The trial of Marissa Rudman and Nolan Schoeman was postponed last month to give Rudman the opportunity to find a paediatrician to testify on her behalf.
However, counsel for Rudman informed the court on Tuesday that they could not find an expert who was willing to testify for her.
Rudman and Schoeman have both denied assaulting their two-month-old baby boy Wade so severely that he died of his injuries at a Pretoria state hospital in 2010.
The baby had such severe brain swelling that his skull had started to come apart.
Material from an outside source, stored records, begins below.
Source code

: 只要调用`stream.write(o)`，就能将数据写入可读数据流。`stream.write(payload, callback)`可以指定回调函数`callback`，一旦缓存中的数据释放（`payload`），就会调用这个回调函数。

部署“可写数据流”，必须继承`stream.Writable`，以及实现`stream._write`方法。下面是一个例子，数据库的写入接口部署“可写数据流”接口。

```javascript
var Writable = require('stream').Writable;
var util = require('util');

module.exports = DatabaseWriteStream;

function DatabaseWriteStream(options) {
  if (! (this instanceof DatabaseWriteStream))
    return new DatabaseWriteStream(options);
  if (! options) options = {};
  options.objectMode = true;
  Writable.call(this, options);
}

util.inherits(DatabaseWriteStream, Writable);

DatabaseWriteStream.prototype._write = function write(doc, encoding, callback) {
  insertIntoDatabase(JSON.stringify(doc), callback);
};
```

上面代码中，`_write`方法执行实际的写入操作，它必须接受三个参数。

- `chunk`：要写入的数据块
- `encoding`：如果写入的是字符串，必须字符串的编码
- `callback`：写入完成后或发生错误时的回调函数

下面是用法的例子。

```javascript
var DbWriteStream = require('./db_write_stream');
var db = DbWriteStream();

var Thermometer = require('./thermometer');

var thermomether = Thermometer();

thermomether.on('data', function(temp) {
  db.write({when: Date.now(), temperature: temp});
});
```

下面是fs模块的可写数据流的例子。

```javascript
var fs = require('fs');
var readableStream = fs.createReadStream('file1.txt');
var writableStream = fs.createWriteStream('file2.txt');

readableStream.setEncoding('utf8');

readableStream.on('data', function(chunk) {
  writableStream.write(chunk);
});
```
He also had two broken arms, 22 broken ribs and large visible bruises on his head and body.
The State has alleged that Rudman removed the baby from another hospital, against medical advice, a few days earlier.
The baby was being treated for broncho-pneumonia, but Rudman insisted on discharging him herself, claiming she was not satisfied with the treatment he was receiving.
The two have also pleaded not guilty to a charge of abusing their baby and another boy over a period of time.
The child earlier testified that he saw Schoeman hit the baby on the head, but Schoeman said the child was not telling the truth and must have been influenced.
Rudman denied ever seeing or suspecting that Schoeman was abusing their baby, but she testified at length about how Schoeman had abused her.
The State applied to have the charge sheet amended on Tuesday after it appeared that the child abuse charges had been brought under the old Child Care Act instead of the new Children's Act.
Prosecutor Cornelia Harmzen argued that there would not be any prejudice to the accused and that the drafting of the indictment had been a honest oversight.
Counsel for the accused opposed the application, arguing that there was a huge difference between the old and new legislation.
Karin Alheit, for Rudman, said it would amount to a substitution of charges, as child abuse was now a much more serious crime and the sanctions were much higher under the new legislation.
The old act stipulated a jail term of five years, while the new one set a penalty of between 10 and 20 years' imprisonment.
Alheit said the scope of the act had also been broadened.
Judge Cynthia Pretorius said the defence could not blame the state alone for the oversight, as no one had noticed the discrepancy or complained about it.
Pretorius said the murder charge still stood, despite the discrepancy in the charge sheet.
She said she would rule on the matter when the trial resumed, but warned counsel to be ready with final legal argument.